Flashback: "ESDC is committed to assisting our private partners secure the financing they need." Translated to today, does that mean no enforcement of fines?
Given the very unresolved nature of Atlantic Yards/Pacific Park--um, the subject of my Jane's Walk on Friday--it's worth looking back at an October 2010 quote from a representative of Empire State Development Corporation (ESDC, now simply Empire State Development), the state authority that oversees/shepherds the project.
"To that end, ESDC is committed to assisting our private partners secure the financing they need to ensure the project’s completion," we were told.
In practice, that meant joining a dog-and-pony show in China, helping then-develper Forest City Ratner raise cheap financing from unwary immigrant investors, via the dubious EB-5 program, which was supposed to provide visas for those investing $500,000 into a purportedly job-creating project.

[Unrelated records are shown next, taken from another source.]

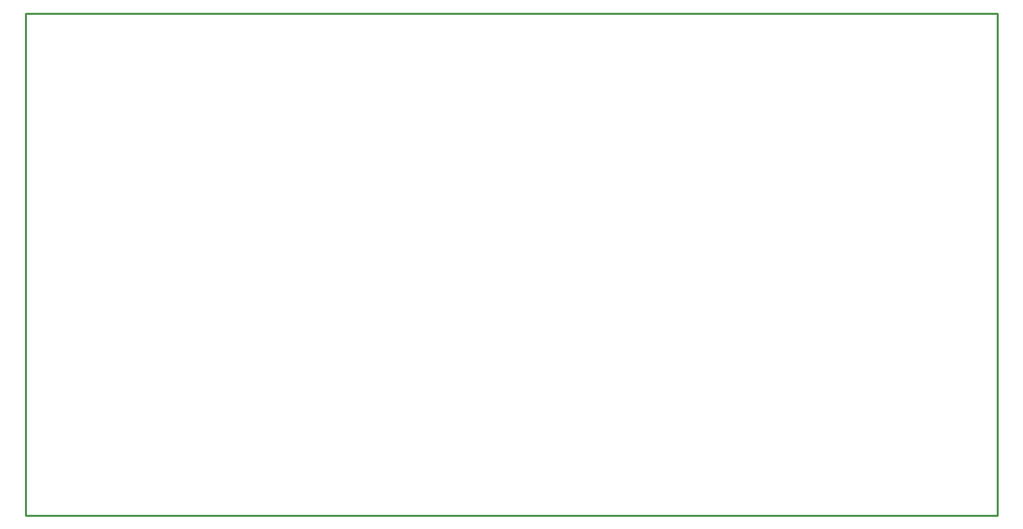
<source format=gko>
G04 Layer: BoardOutline*
G04 EasyEDA v6.4.19.5, 2021-06-03T21:19:05--4:00*
G04 414059cc890b428caf1b09701b66df98,e10cd4278cfb41548d653a77c6d3a388,10*
G04 Gerber Generator version 0.2*
G04 Scale: 100 percent, Rotated: No, Reflected: No *
G04 Dimensions in millimeters *
G04 leading zeros omitted , absolute positions ,4 integer and 5 decimal *
%FSLAX45Y45*%
%MOMM*%

%ADD10C,0.2540*%
D10*
X0Y0D02*
G01*
X12204700Y0D01*
X12204700Y-6299200D01*
X0Y-6299200D01*
X0Y0D01*

%LPD*%
M02*

</source>
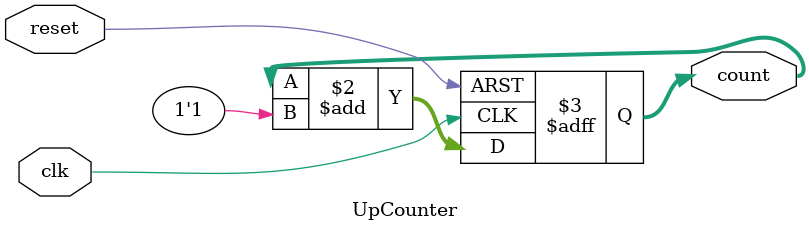
<source format=v>
module UpCounter(input clk, reset, output reg [3:0] count);
  always @(posedge clk or posedge reset) begin
    if (reset)
      count <= 4'b0;
    else
      count <= count + 1'b1;
  end
endmodule

</source>
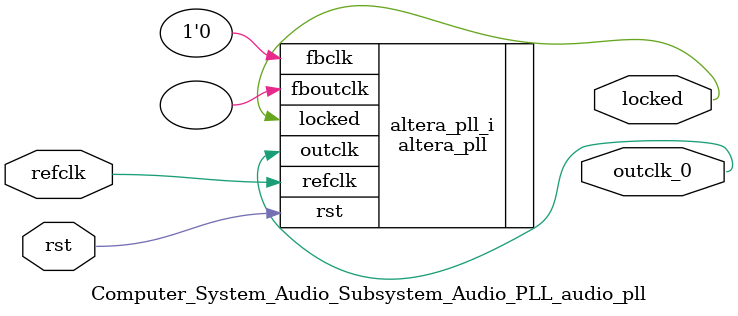
<source format=v>

`timescale 1ns/10ps
module  Computer_System_Audio_Subsystem_Audio_PLL_audio_pll(

	// interface 'refclk'
	input wire refclk,

	// interface 'reset'
	input wire rst,

	// interface 'outclk0'
	output wire outclk_0,

	// interface 'locked'
	output wire locked
);

	altera_pll #(
		.fractional_vco_multiplier("false"),
		.reference_clock_frequency("50.0 MHz"),
		.operation_mode("direct"),
		.number_of_clocks(1),
		.output_clock_frequency0("12.288135 MHz"),
		.phase_shift0("0 ps"),
		.duty_cycle0(50),
		.output_clock_frequency1("0 MHz"),
		.phase_shift1("0 ps"),
		.duty_cycle1(50),
		.output_clock_frequency2("0 MHz"),
		.phase_shift2("0 ps"),
		.duty_cycle2(50),
		.output_clock_frequency3("0 MHz"),
		.phase_shift3("0 ps"),
		.duty_cycle3(50),
		.output_clock_frequency4("0 MHz"),
		.phase_shift4("0 ps"),
		.duty_cycle4(50),
		.output_clock_frequency5("0 MHz"),
		.phase_shift5("0 ps"),
		.duty_cycle5(50),
		.output_clock_frequency6("0 MHz"),
		.phase_shift6("0 ps"),
		.duty_cycle6(50),
		.output_clock_frequency7("0 MHz"),
		.phase_shift7("0 ps"),
		.duty_cycle7(50),
		.output_clock_frequency8("0 MHz"),
		.phase_shift8("0 ps"),
		.duty_cycle8(50),
		.output_clock_frequency9("0 MHz"),
		.phase_shift9("0 ps"),
		.duty_cycle9(50),
		.output_clock_frequency10("0 MHz"),
		.phase_shift10("0 ps"),
		.duty_cycle10(50),
		.output_clock_frequency11("0 MHz"),
		.phase_shift11("0 ps"),
		.duty_cycle11(50),
		.output_clock_frequency12("0 MHz"),
		.phase_shift12("0 ps"),
		.duty_cycle12(50),
		.output_clock_frequency13("0 MHz"),
		.phase_shift13("0 ps"),
		.duty_cycle13(50),
		.output_clock_frequency14("0 MHz"),
		.phase_shift14("0 ps"),
		.duty_cycle14(50),
		.output_clock_frequency15("0 MHz"),
		.phase_shift15("0 ps"),
		.duty_cycle15(50),
		.output_clock_frequency16("0 MHz"),
		.phase_shift16("0 ps"),
		.duty_cycle16(50),
		.output_clock_frequency17("0 MHz"),
		.phase_shift17("0 ps"),
		.duty_cycle17(50),
		.pll_type("General"),
		.pll_subtype("General")
	) altera_pll_i (
		.rst	(rst),
		.outclk	({outclk_0}),
		.locked	(locked),
		.fboutclk	( ),
		.fbclk	(1'b0),
		.refclk	(refclk)
	);
endmodule


</source>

So an ESDC executive mouthed misleading platitudes about Atlantic Yards and bestowed boilerplate certificates on Chinese immigration broker.
Similar challenge today?
Today, ESD has a not dissimilar challenge, because its private partners--now Greenland Forest City Partners, owned nearly in full by Greenland USA--have stalled the project, unwilling/unable to start the platform crucial to three (and then six) towers, including the missing affordable housing.
The developer faces, at least on paper, a looming $2,000/month penalty for each unit of affordable housing--876, or 877, as of now, of the 2,250 required--that's not delivered by May 2025.
The evidence, however, is that ESD has little intention of enforcing that penalty.
At last month's long-awaited meeting of the (purportedly) advisory Atlantic Yards Community Development Corporation (AY CDC), Director Gib Veconi noted that ESD representatives had previously claimed that the remedies were non-negotiable, so he asked if that was “still the agency’s perspective?”
“The project documents haven’t changed, so the requirements on the project are still the same,” responded ESD's Tobi Jaiyesimi carefully. “We recognize where we are with the developer’s ongoing discussion with the MTA as it relates to the platform… but at this time there have been no changes to the project documents, so those obligations are still standing.”
In other words, evidence suggests that ESD remains committed to assisting its private partners, if not always to secure the financing they need but at least to avoid the fines that would detract from their ability to proceed.
Except those fines are directed to the New York City Housing Trust Fund, so they might do some good.
The ESD is controlled by the governor. But it is subject to oversight, should legislators bother.